Он поймал десяток окуньков, столько же ершиков, одного голавлика граммов на триста — и был в настроении счастливейшего добытчика, каковым чувствовал себя Ивантьев, может быть взяв два-три плана ценного палтуса. Однако продрог сильно, по-молодому неразумно, щеки ввалились, бледную лысину никак не пробивала испарина, будто она навсегда заледенела. Ивантьев напоил его чаем со смаковой, уложил греться в постель.
Вечером они обошли всех хуторян, в каждом доме чем-либо угостившись: у Борискина тепличными овощами, у Феди Софронова мочеными яблоками с красной капустой, у деда Ульки свиным холодцом, у Самсоновны острыми прибаутками вроде: «Мой соседушка, Защока, я люблю тебя за що-ка?», а также лечебным чаем из семи майских трав.
Утром Ивантьев поехал проводить ослабевшего, примолкшего доктора: он торопился домой, боясь расхвораться на глухом хуторе. Только в теплом вагоне электрички, привычно и надежно усевшись около окна, доктор оживился, стал почти прежним, вспомнил, что забыл прочесть Ивантьеву одно стихотворение, но читать раздумал, вырвал лист из блокнота, сказал:
— Здесь оно. Потом изучите.
Дома Ивантьев прочел:
КОНИУходят, уходят кони
От грохота и суеты,
Без гиканья и погони,
Минуя бетонки, мосты.
Уходят, теряясь в нивах,
Смиряя свои голоса,
Лишь луны лоснятся на гривах,
И слепит им солнце глаза.
А те, что на ипподромах
Гарцуют под крик и свист,
Давно ни в гостях, ни дома —
Всяк записной артист.
Пока они хороводят,
Кому-то суля барыши,
Уходят кони, уходят
В память нашей души.
Не рысаки, не пони
Костьми нам устлали путь...
Нас в люди вывезли кони.
Помни. И не забудь!
ВЕШНИЕ СЛЕЗЫ
Весь март весна боролась с зимой: то одолевала ее, и зима плакала длинными ледяными сосульками, то пряталась от разгульных липких метелей во дворы, под застрехи и крыши, в дремучий ельник, где сохранялось тепло. Но воробьи буйно радовались весне, купаясь в скудных навозных лужицах, и уже прилетели грачи: черные на синих волглых снегах, они расхаживали утрами близ дворов, выискивая, чем бы поживиться, дивясь запоздалым холодам, а в полдни обсиживали старые ракиты, с криком делили, чинили потрепанные ветрами гнезда — стародавние, как и сами эти ракиты у деревенского погоста, над развалившейся от времени и недосмотра церкви Николы-угодника.

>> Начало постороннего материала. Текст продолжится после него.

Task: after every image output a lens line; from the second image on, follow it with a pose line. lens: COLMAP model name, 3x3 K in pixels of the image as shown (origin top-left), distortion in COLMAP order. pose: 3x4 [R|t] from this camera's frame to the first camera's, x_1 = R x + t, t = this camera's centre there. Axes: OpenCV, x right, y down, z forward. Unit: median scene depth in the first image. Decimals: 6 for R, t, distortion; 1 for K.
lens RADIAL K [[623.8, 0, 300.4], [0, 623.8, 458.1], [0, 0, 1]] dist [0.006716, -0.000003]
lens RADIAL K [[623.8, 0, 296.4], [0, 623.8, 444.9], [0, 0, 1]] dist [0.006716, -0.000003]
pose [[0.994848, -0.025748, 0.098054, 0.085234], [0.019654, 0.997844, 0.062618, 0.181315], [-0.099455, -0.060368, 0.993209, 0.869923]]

Только в апреле небывало лютая зима подобрала свои подмокшие, изношенные саваны и, посвистывая стылыми ветерками-утренниками, отодвинулась к северу. Ахнула весна, обозрев голую, унылую землю, принялась суетливо убирать ее, прострочила лужайки зеленью острой травки, по сухим буграм выметнула желтые блестки мать-и-мачехи, омыла теплым дождиком ветви берез, и почки набухли, тонко зазеленев, а в стволах пробудился, потек от земли к небу, из холода в тепло вешний и вечный сок.

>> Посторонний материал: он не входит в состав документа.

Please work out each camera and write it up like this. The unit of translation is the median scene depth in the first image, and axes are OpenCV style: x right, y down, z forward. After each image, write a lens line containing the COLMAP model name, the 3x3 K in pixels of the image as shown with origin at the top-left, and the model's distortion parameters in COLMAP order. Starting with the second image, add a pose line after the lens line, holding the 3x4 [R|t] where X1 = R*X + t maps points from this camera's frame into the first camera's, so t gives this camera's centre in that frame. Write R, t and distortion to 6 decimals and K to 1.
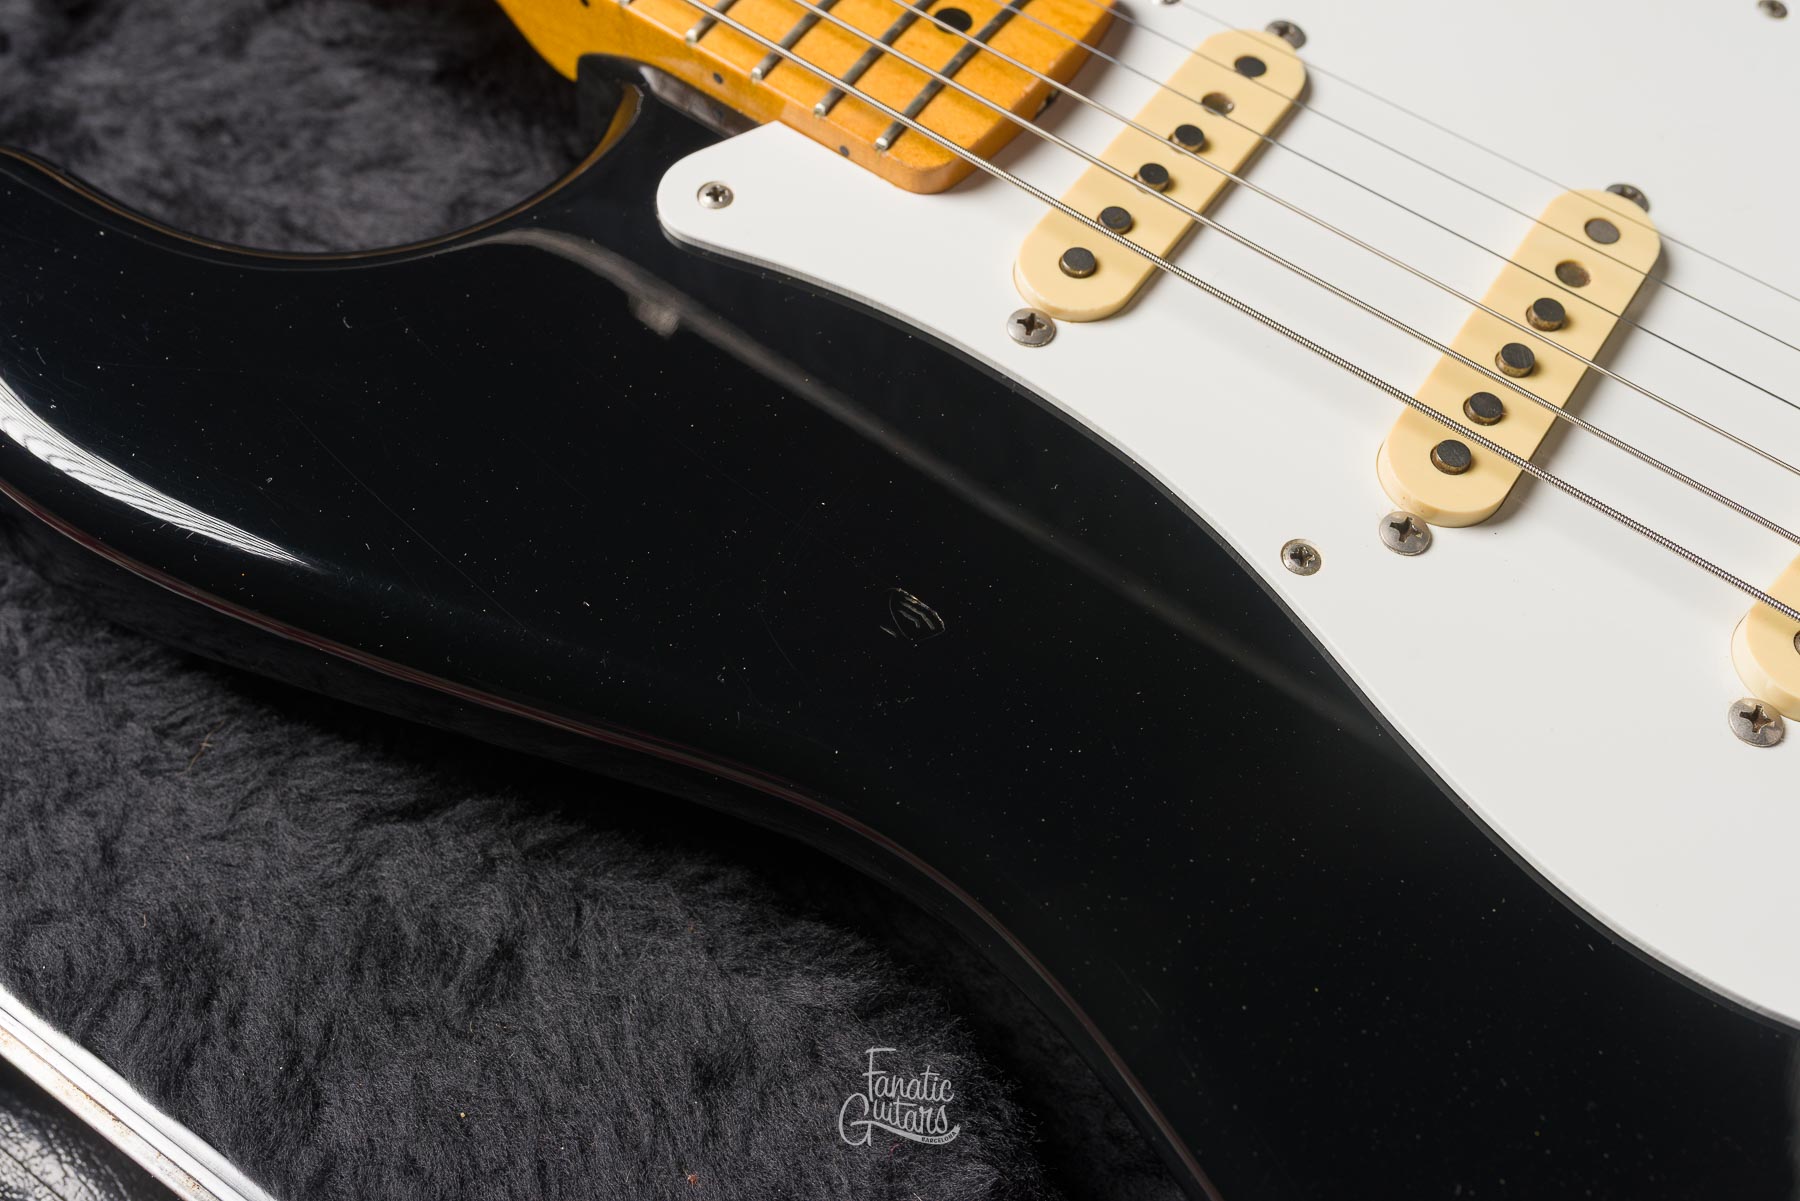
lens RADIAL K [[1847.4, 0, 896.2], [0, 1847.4, 599.6], [0, 0, 1]] dist [0.000049, 0.018848]
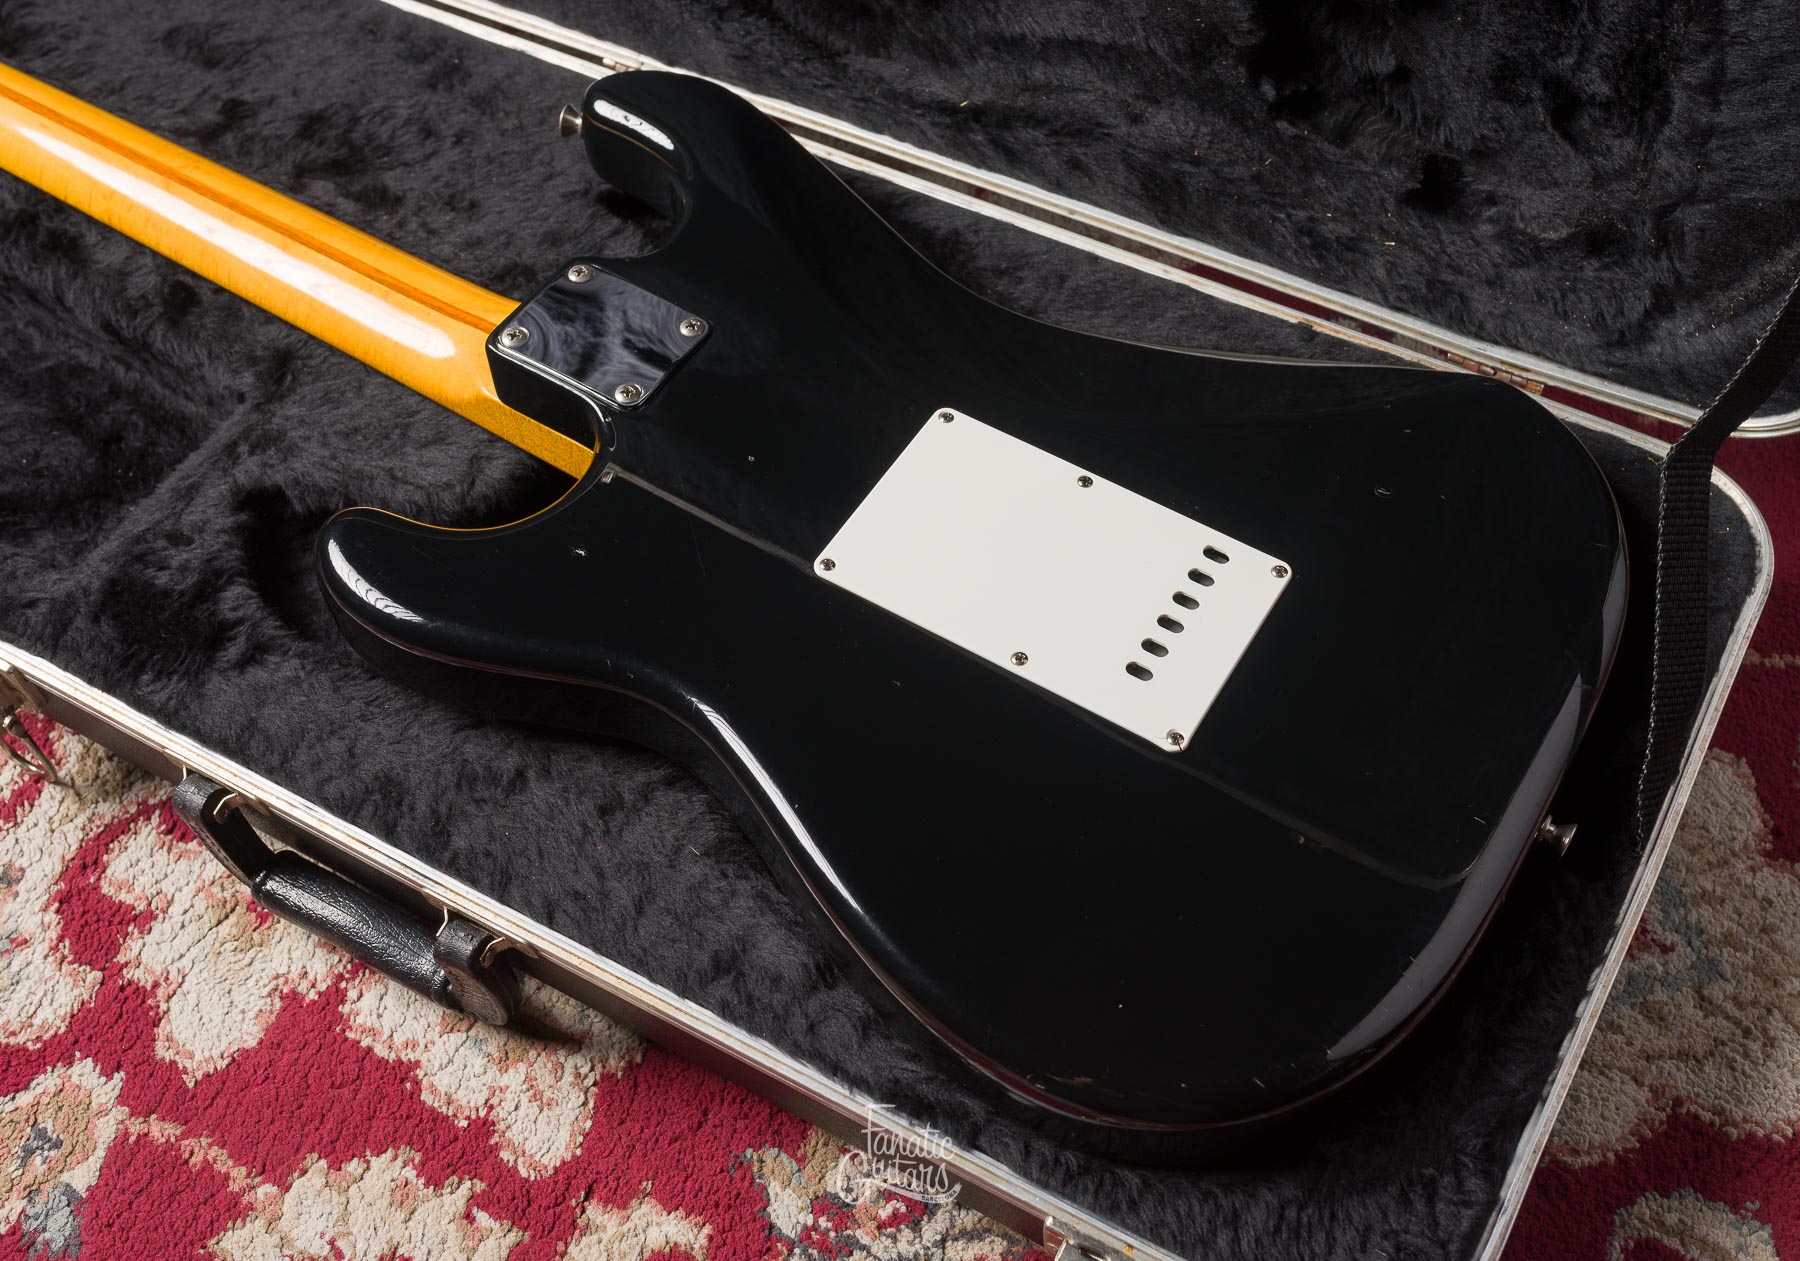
lens RADIAL K [[1962.4, 0, 945.2], [0, 1962.4, 630.1], [0, 0, 1]] dist [-0.003937, 0.012431]
pose [[0.995437, -0.095365, -0.003165, 0.361815], [0.095083, 0.994176, -0.050731, 0.182406], [0.007985, 0.050198, 0.998707, -1.538890]]
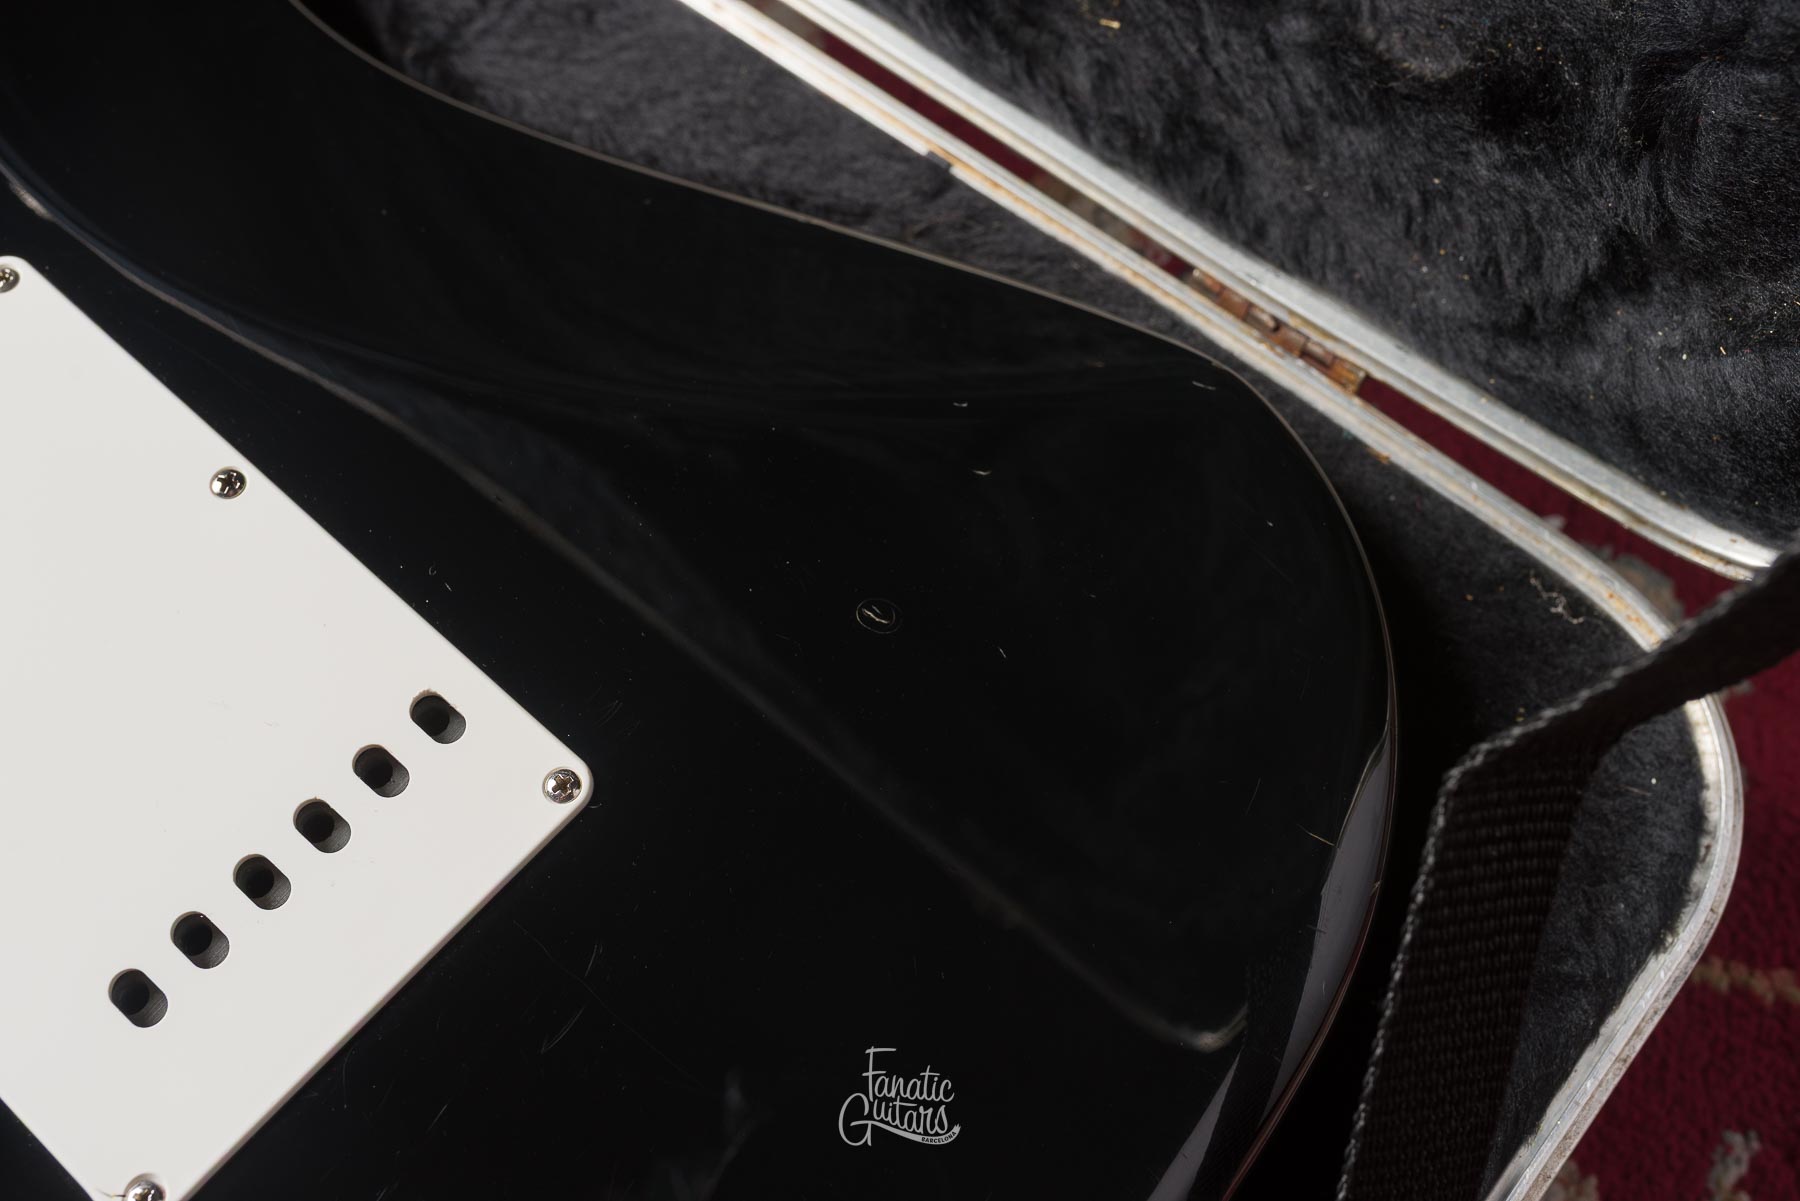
lens RADIAL K [[1838.8, 0, 897.1], [0, 1838.8, 596.8], [0, 0, 1]] dist [0.005960, -0.004412]
pose [[0.993987, 0.077649, -0.077199, 1.030862], [-0.066712, 0.988550, 0.135346, -0.227281], [0.086824, -0.129382, 0.987786, -0.048141]]
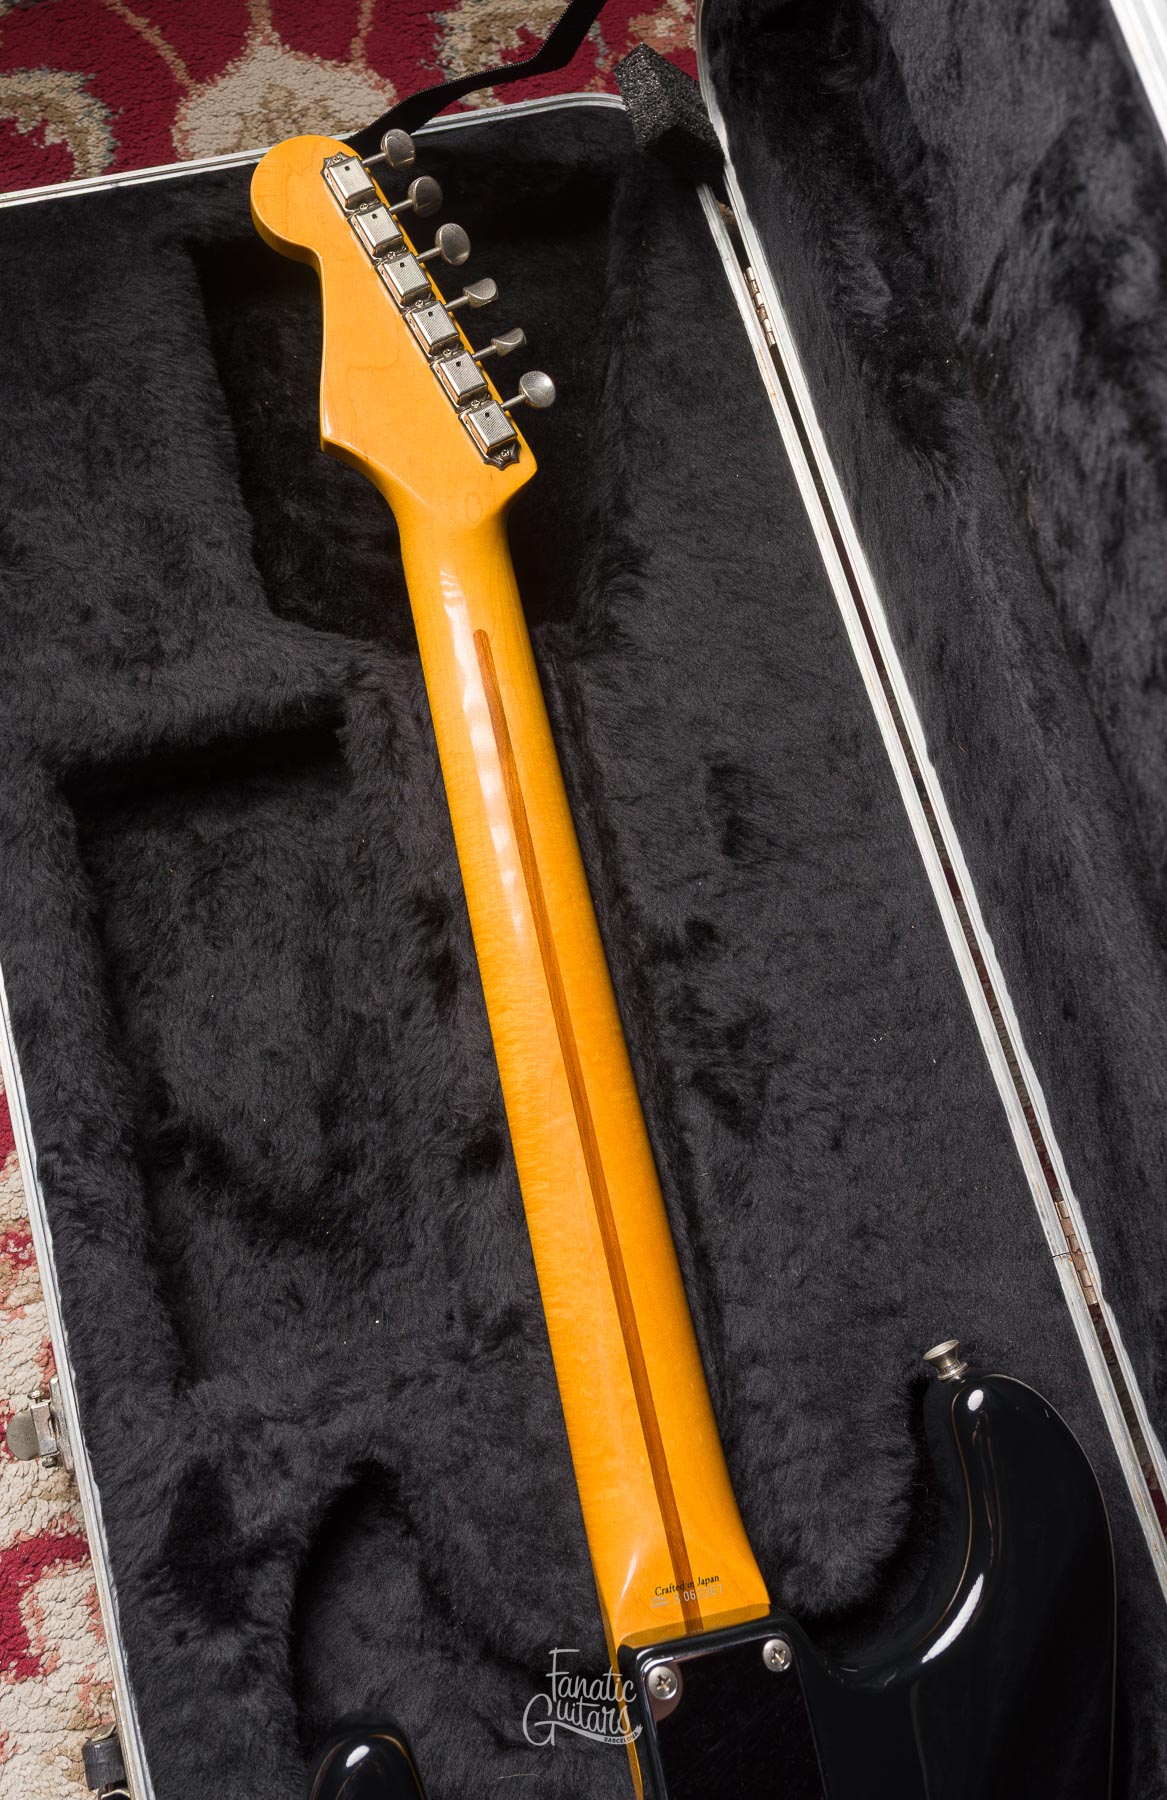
lens RADIAL K [[2053.6, 0, 450.2], [0, 2053.6, 745.0], [0, 0, 1]] dist [-0.004810, 0.008985]
pose [[0.741741, 0.644688, -0.184927, -0.656284], [-0.584468, 0.756573, 0.293248, -1.843108], [0.328964, -0.109430, 0.937981, -1.175837]]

Мел Ивантьев метлой-голиком двор, рубил на запущенном огороде жесткий бурьян — капли, рассеянные ветром, опрыскивали ему голову; он поднял лицо — небо было искрещено ветвями берез — и, чувствуя, как глаза обильно наполняются озерцами слез, он вслух выговорил стихи, первый раз в своей взрослой жизни не стыдясь душевной восторженности:
Плачут березы,
Хоть им не больно.
Вешние слезы,
Не скажешь — довольно!
На долы и кущи
Плачут березы.
Пусть льются в грядущем
Лишь вешние слезы.
Стихотворение это он вычитал в записной книжке доктора Защокина. Таких книжек на столе — стопа, и заполнены они всякой всячиной: заметками о жителях хутора, филологическими выписками из журналов и книг, мыслями-афоризмами, личными наблюдениями погоды, житейскими случаями, умными анекдотами и, конечно, стихами. Все вперемежку, мелким изящным почерком, с точно расставленными знаками препинания — словно запечатленный письменный образ самого Защокина. Ивантьеву казалось: он получил в эту зиму гуманитарное образование, которого недоставало ему всю жизнь. Что бы он ни делал теперь, о чем бы ни думал — ко всему примерял мысли, высказывания доктора Защокина. Вспомнив сейчас его повеление: «А соком березовым причаститесь, чтобы окончательно соковичем стать!» — Ивантьев взял топорик, бидон, пошел к старой березе у края огорода, думая: «Ведь я пил ее сок тогда, в своем предавнем детстве». Осторожно прорезал кору, дал стечь первым мутным каплям, под светлые поставил бидон, погладил ладонью тяжелый волглый ствол, испросив себе прощение.